Sunday, July 24, 1994. 8:45 PM — Waiting for his family to come out of the gas station where they stopped to let his little sister Emma go to the bathroom, ten-year-old Josh Learner stood by the side of Reservation Road. Then a car came around the curve and knocked Josh thirty feet into the nearby shrubbery.
Local attorney Dwight Arno was in a hurry. The Red Sox game he had taken his (also ten-year-old) son Sam to went into extra innings. As Sam's noncustodial parent, he was expected to return Sam home sharply at seven. It was already almost nine. He didn't see Josh until it was too late.
But he didn't stop. The impact made Sam scream. Worried that it had somehow redone some of the damage caused by Dwight's own fist (it was an accident but was also totally preventable) years ago, Dwight continued on, wanting to get Sam home even faster now.
Ethan Learner, Josh's father, saw it all happen as he exited the gas station on his way back to the car. But it was dark, so he didn't see the driver, the color of the car, or the license plate. When the policeman at the scene tells him later that it is very possible the driver will never be caught, Ethan decides to pursue his own justice.
For me to go any further with this description would be to give away the closest thing Reservation Road has to a plot twist. It is purely literary fiction, after all, simply disguised as a crime thriller. In fact, after the crime is committed in the first few pages, there is little in the way of "action." What author John Burnham Schwartz does instead is put the reader in the minds of Dwight, Ethan, and Ethan's wife Grace as they go through the aftermath of the tragedy.
I got interested in Reservation Road from seeing the trailer for the recent film adaptation. The premise was intriguing, but I didn't expect a movie to be able to tackle the subject matter with enough depth, so I sought out the book.

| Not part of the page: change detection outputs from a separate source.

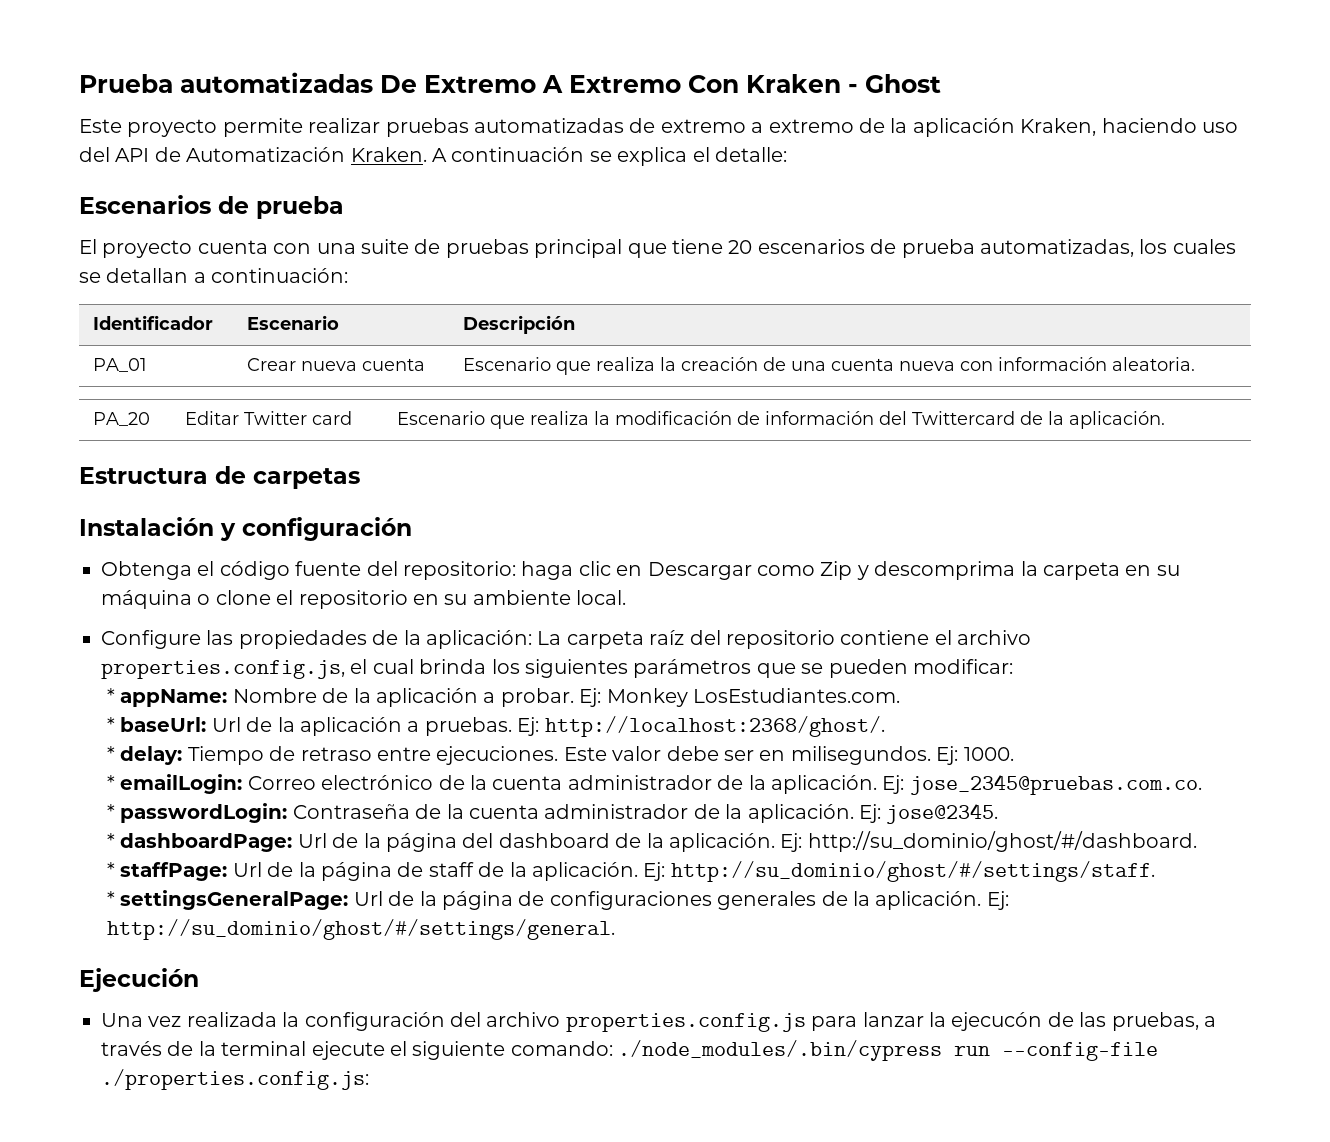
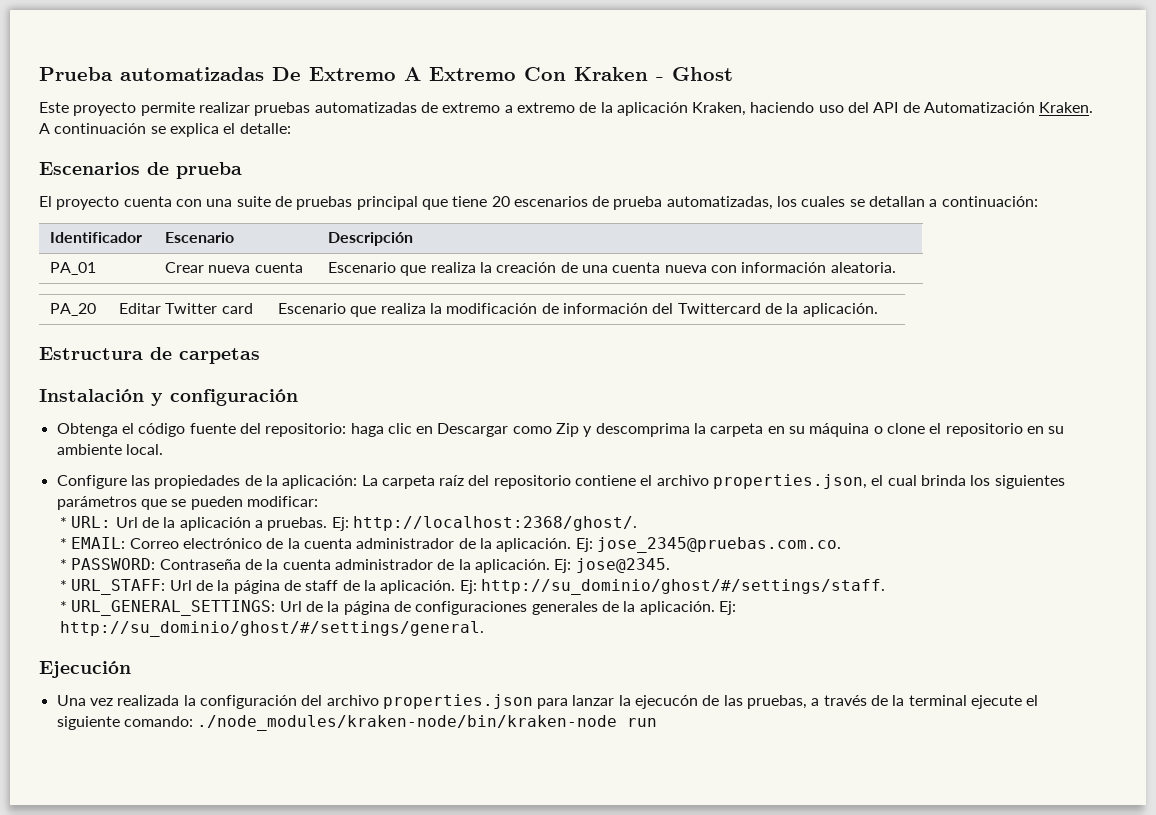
[101,660,345,679] properties.config.js, -> [713,474,868,489] properties.json,
[120,688,901,707] [107,717,207,732] appName: Nombre de la aplicación a probar. Ej: Monkey LosEstudiantes.com. // * baseUrl: -> [71,516,112,528] URL:
[120,746,1014,765] [107,774,243,794] delay: Tiempo de retraso entre ejecuciones. Este valor debe ser en milisegundos. Ej: 1000. // * emailLogin: -> [71,537,126,549] EMAIL:
[120,803,288,823] passwordLogin: -> [71,558,156,570] PASSWORD:
[120,831,1197,852] [107,862,228,881] dashboardPage: Url de la página del dashboard de la aplicación. Ej: http://su_dominio/ghost/#/dashboard. // * staffPage: -> [71,579,166,595] URL_STAFF:
[120,890,349,910] settingsGeneralPage: -> [71,600,276,616] URL_GENERAL_SETTINGS:
[565,1013,806,1032] properties.config.js -> [382,694,533,709] properties.json
[618,1040,1159,1061] [101,1069,369,1090] ./node_modules/.bin/cypress run --config-file ./properties.config.js: -> [197,715,658,731] ./node_modules/kraken-node/bin/kraken-node run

It was a stroke of brilliance to have the audiobook of Reservation Road read by three different people. This helps the listener delve even deeper into the individual psyches of the characters. And "individual" is the right word. There is never any chance that the reader is going to get characters confused because Schwartz (or is that Burnham Schwartz?) has created three distinctly different personalities, and he is not clear as to which characters we are supposed to like and which ones deserve our derision.

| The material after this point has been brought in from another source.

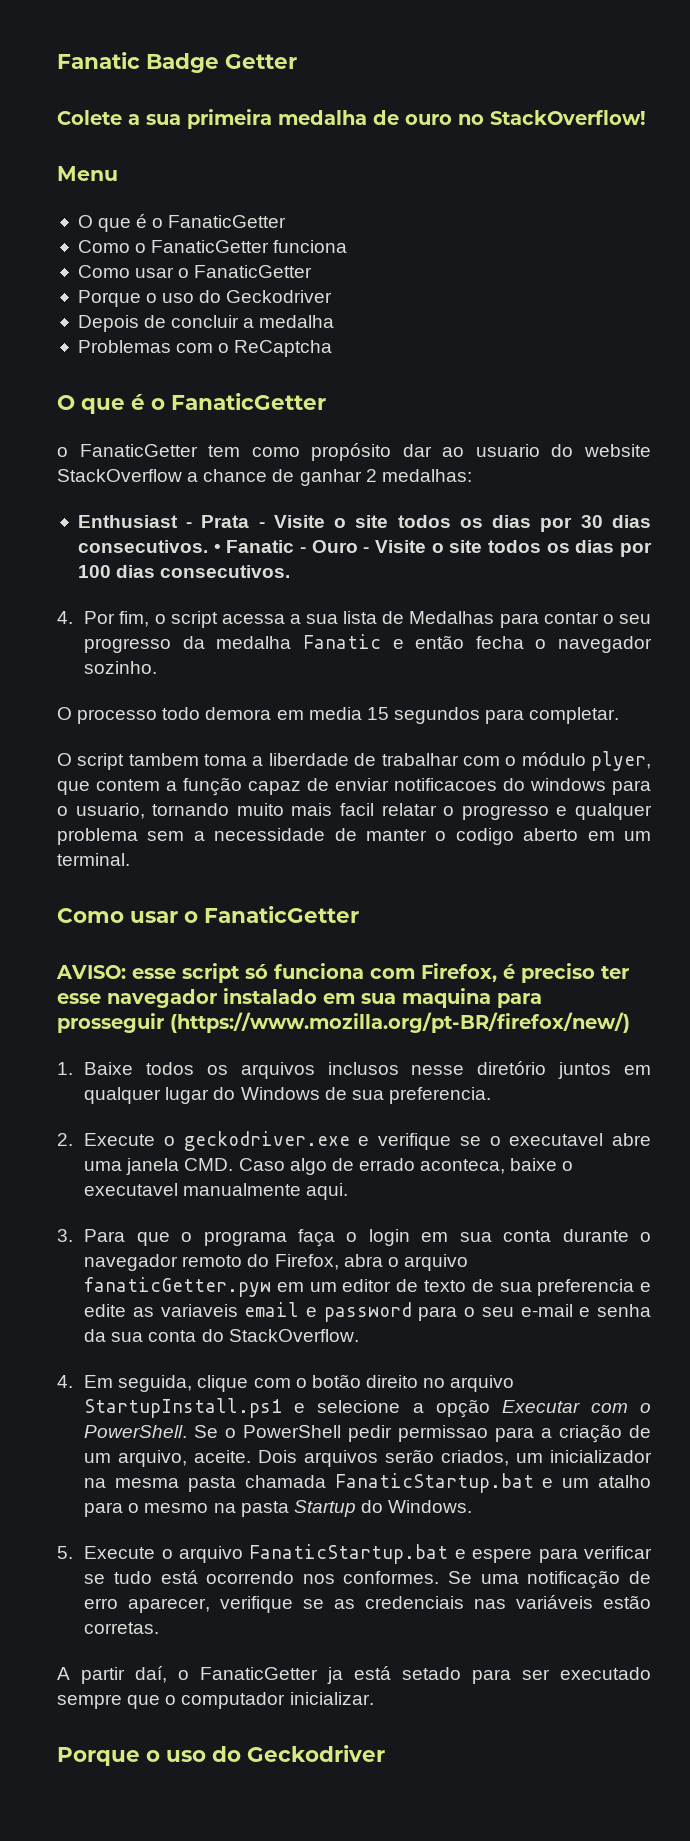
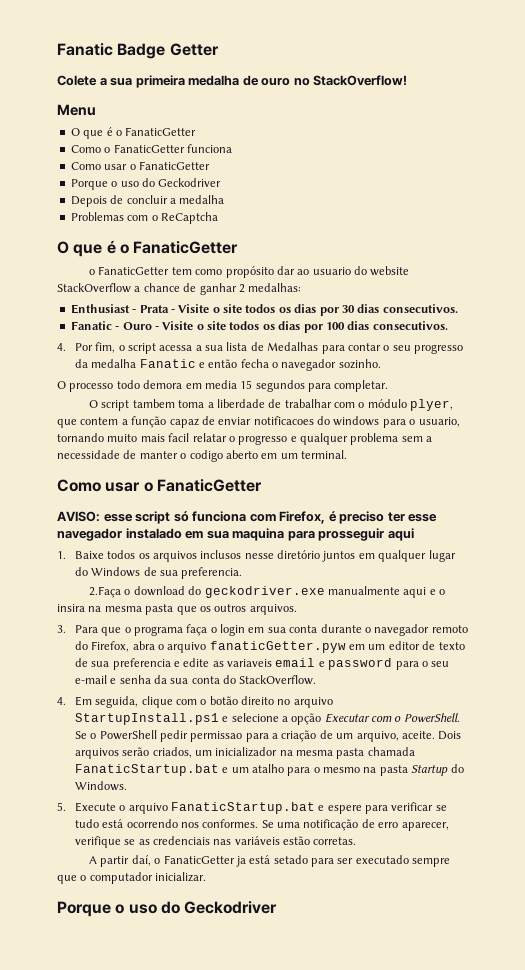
[213,544,221,553] • -> (458, 308) //
[170,1012,630,1033] (https://www.mozilla.org/pt-BR/firefox/new/) -> [387,528,414,541] aqui
[57,1131,651,1151] [84,1158,574,1175] [84,1183,349,1200] 2. Execute o geckodriver.exe e verifique se o executavel abre uma janela CMD. Caso algo de errado aconteca, baixe o executavel manualmente aqui. -> [89,586,446,598] [57,604,297,615] 2.Faça o download do geckodriver.exe manualmente aqui e o insira na mesma pasta que os outros arquivos.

I used to read a lot of literary fiction, but I stopped because of the popular interest in character over story. Reservation Road is an example of how both can be done well together — a compelling story with people that really exist, and a level of suspense that is unmatched, primarily because these are people we've come to know intimately.
These are not characters we've seen before in other books. There are books you read, and there are books you live. Reservation Road is one of the latter. It's a book that I believe will stay with me always.